The pie charts in the following page indicate the shift in the source regions of immigrants coming to Greater Vancouver.  As noted in the introduction, nearly everyone who came to Vancouver before 1961 was from Europe, but the ratio of immigrants from non-European countries has steadily grown.  Over time, Asia, particularly East Asia, has become the key source region of immigrants.  In 1996, the top five places of birth of the Greater Vancouver population were Canada, Hong Kong, the United Kingdom, China, and India.

In the 1980s, we began to see a shift in the settlement location of immigrants in Greater Vancouver.  Prior to this time, the majority of immigrants found housing in the inner parts of the metropolitan region, mainly in the City of Vancouver's eastside.  During the 1980s, immigrants began to settle in adjacent municipalities. At first there was a kind of 'spill-over' into Burnaby and Richmond, but by the 1990s this became more generalized, and immigrants have begun to contribute to population growth in several of the more peripheral parts of Greater Vancouver, notably areas of the north shore and the Tri-cities (Coquitlam, Port Coquitlam and Port Moody).

As a result, there is a large population of people whose mother tongue was not English living in the City of Vancouver, especially concentrated in the eastern and southern neighbourhoods.  Further, the social geography of visible minority groups across the metropolitan region has become more complex.  In earlier days, non-European minorities congregated in Strathcona and other eastside neighbourhoods of the City of Vancouver, but this has changed. In particular, Richmond, Surrey, and the Tri-cities have become home to substantial visible minority populations.  Despite this trajectory of suburbanization, the most peripheral municipalities, such as Langley, house few immigrants.
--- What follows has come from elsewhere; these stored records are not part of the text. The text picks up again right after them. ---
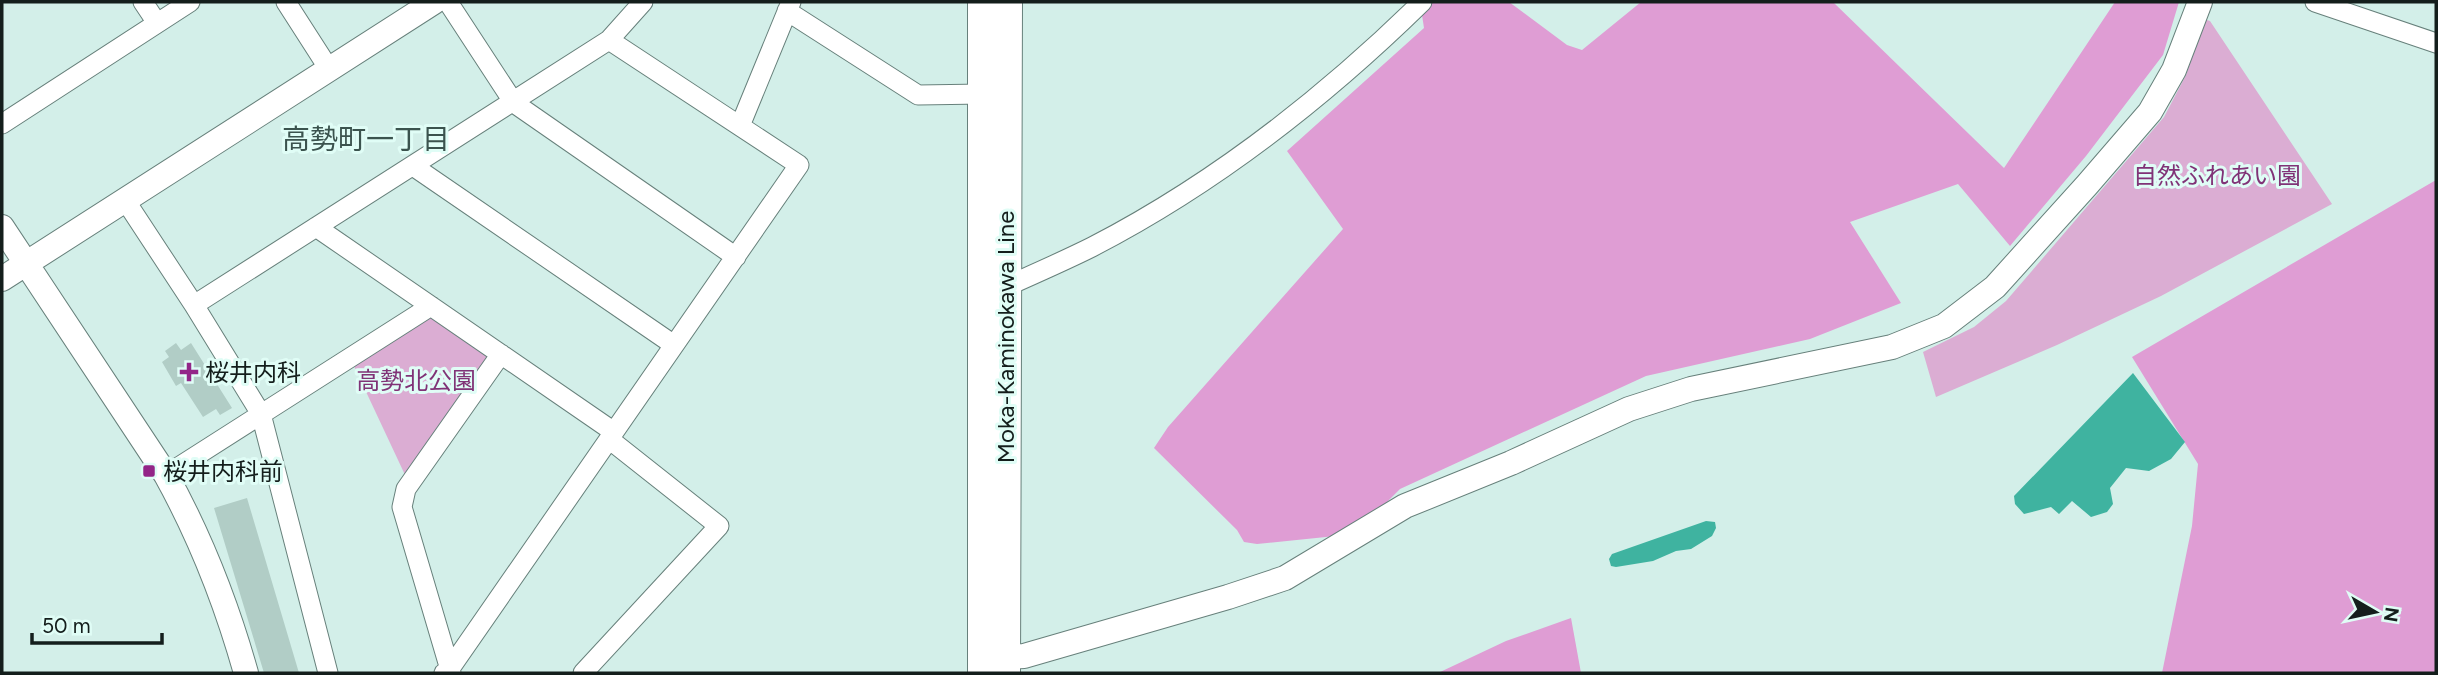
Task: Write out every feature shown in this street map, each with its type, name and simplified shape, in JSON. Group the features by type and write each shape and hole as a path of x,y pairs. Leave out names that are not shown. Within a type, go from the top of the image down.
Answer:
{"main road":[{"name":"Moka-Kaminokawa Line","path":"983,2 994,665"},
{"name":"Moka-Kaminokawa Line","path":"994,665 1005,287 1007,2"}],"street":[{"path":"143,2 157,23"},
{"path":"2,124 190,2"},
{"path":"286,2 329,69"},
{"path":"2,279 434,2"},
{"path":"448,2 513,103 736,257"},
{"path":"194,305 609,40 643,2"},
{"path":"1005,287 1093,246 1190,190 1236,159 1308,104 1422,2"},
{"path":"994,665 1285,578 1405,506 1511,463 1629,409 1691,388 1839,360 1892,347 1944,326 1995,287 2150,112 2174,70 2200,2"},
{"path":"2315,2 2436,43"},
{"path":"740,126 789,6 918,95 983,94"},
{"path":"448,672 799,165 609,40"},
{"path":"413,166 674,345"},
{"path":"125,200 261,414 328,673"},
{"path":"2,227 166,475 198,534 221,592 246,673"},
{"path":"316,227 501,354 611,435 719,526 583,673"},
{"path":"166,475 431,306"},
{"path":"448,672 402,507 407,489 501,354"}],"green space":[{"name":"自然ふれあい園","path":"2204,19 2210,21 2332,204 2161,296 2057,345 1936,397 1923,352 1974,327 2006,301 2164,117 2186,75"},
{"name":"高勢北公園","path":"427,313 489,357 406,477 353,364"}],"shaded area":[{"path":"1420,2 1509,2 1567,45 1582,50 1641,2 1833,2 2004,168 2115,2 2179,2 2163,55 2086,156 2010,246 1958,184 1850,222 1901,303 1810,339 1646,376 1400,489 1355,534 1257,544 1244,542 1237,530 1154,448 1168,427 1343,229 1287,151 1424,28"},
{"path":"2436,180 2436,673 2162,673 2192,526 2198,464 2132,357"},
{"path":"2133,373 2185,442 2171,459 2149,471 2126,468 2110,488 2113,504 2107,512 2091,517 2072,501 2059,514 2051,507 2024,514 2015,504 2014,496"},
{"path":"1706,521 1715,522 1716,528 1712,536 1691,549 1676,551 1653,561 1611,566 1609,559 1612,554"},
{"path":"1571,618 1581,673 1438,673 1506,641"}],"building":[{"name":"桜井内科","path":"176,343 181,350 191,343 232,408 220,415 216,409 203,417 181,383 176,386 162,362 169,357 165,351"},
{"path":"247,498 299,673 264,673 214,508"}],"place":[{"name":"桜井内科","path":"189,372"},
{"name":"桜井内科前","path":"149,471"}],"district":[{"name":"高勢町一丁目","path":"366,139"}]}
The quotient maps provide some group-by-group detail to the general portrait of immigrant settlement in Greater Vancouver.  Note how some groups, such as the East Indian-origin population, are highly concentrated in specific neighbourhoods while others, such as those who trace their ancestry to Germany or the Philippines, are more widely distributed.  There are also intriguing distinctions within the large group who indicated Chinese ancestry.  When this population is broken down into national-origin subgroups, we find that immigrants coming from Hong Kong, China, and Taiwan have pursued somewhat different residential choices in Greater Vancouver, with those coming from Taiwan the most dispersed of the three.  Other interesting patterns are visible when these detailed maps are explored further.
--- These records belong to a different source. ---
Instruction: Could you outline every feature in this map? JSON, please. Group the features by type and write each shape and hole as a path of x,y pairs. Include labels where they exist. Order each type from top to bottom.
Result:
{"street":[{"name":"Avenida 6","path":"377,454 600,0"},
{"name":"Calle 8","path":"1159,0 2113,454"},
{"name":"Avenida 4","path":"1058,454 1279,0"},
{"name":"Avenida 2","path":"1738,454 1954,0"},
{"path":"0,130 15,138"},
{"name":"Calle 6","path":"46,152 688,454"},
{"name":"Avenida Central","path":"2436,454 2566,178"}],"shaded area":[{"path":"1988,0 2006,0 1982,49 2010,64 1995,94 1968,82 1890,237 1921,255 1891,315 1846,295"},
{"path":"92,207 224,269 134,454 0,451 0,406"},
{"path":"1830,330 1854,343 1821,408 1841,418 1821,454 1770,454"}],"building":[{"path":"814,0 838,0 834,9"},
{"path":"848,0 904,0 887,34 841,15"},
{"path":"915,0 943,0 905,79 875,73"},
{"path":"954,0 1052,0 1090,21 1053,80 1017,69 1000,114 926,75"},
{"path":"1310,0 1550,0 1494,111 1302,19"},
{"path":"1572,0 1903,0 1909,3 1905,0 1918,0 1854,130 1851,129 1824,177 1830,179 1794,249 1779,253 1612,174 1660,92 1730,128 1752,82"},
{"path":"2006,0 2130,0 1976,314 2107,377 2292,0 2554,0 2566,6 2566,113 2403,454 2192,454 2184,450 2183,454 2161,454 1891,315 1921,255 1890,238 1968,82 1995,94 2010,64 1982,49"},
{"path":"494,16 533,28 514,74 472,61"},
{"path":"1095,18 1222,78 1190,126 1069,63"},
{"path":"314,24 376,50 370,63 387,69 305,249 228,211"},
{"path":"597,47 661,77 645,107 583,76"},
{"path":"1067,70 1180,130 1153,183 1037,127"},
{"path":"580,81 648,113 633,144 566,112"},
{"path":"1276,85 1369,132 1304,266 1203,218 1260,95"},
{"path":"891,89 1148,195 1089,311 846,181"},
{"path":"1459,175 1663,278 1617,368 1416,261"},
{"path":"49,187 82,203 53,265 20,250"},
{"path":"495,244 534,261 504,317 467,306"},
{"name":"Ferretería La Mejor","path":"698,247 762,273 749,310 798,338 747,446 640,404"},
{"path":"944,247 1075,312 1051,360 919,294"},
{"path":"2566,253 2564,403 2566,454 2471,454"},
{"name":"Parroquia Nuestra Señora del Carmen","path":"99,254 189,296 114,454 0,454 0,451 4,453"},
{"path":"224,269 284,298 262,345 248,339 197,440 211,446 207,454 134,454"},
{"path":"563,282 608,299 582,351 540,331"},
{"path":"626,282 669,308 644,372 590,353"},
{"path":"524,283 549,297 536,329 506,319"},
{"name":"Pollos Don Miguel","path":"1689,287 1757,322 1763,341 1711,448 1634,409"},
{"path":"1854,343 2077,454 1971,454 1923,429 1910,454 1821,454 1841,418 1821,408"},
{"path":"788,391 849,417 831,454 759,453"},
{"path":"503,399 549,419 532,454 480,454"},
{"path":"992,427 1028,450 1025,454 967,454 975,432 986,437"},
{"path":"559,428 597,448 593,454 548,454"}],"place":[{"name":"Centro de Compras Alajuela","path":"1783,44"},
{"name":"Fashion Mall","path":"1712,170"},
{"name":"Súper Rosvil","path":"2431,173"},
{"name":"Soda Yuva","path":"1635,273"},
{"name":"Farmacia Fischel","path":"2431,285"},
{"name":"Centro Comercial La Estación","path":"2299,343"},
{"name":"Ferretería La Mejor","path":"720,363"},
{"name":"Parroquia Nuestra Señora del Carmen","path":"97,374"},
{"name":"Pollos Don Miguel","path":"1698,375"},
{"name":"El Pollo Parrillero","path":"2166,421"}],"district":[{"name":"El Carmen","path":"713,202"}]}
To summarize, the main purposes of the atlas are:

  • To show that immigration is playing an increasing role in shaping the social geography of Greater Vancouver.
  • To show that the impact of immigrant settlement in Greater Vancouver varies between different municipalities and neighbourhoods.
  • And to give some indication of the complexity of these outcomes.

The most fundamental change in the social geography of immigrant settlement is the tendency of recent immigrants to choose to live in suburbs.  Fully two out of every three immigrants who arrived in Greater Vancouver between 1991 and 1996 lived, in 1996, beyond the boundaries of the City of Vancouver.  More and more, therefore, immigrants are adding to the social diversity of suburbs. While this has yet to happen on a large scale in the most distant municipalities, almost every area of metropolitan Vancouver has been shaped by the settlement of recent immigrants.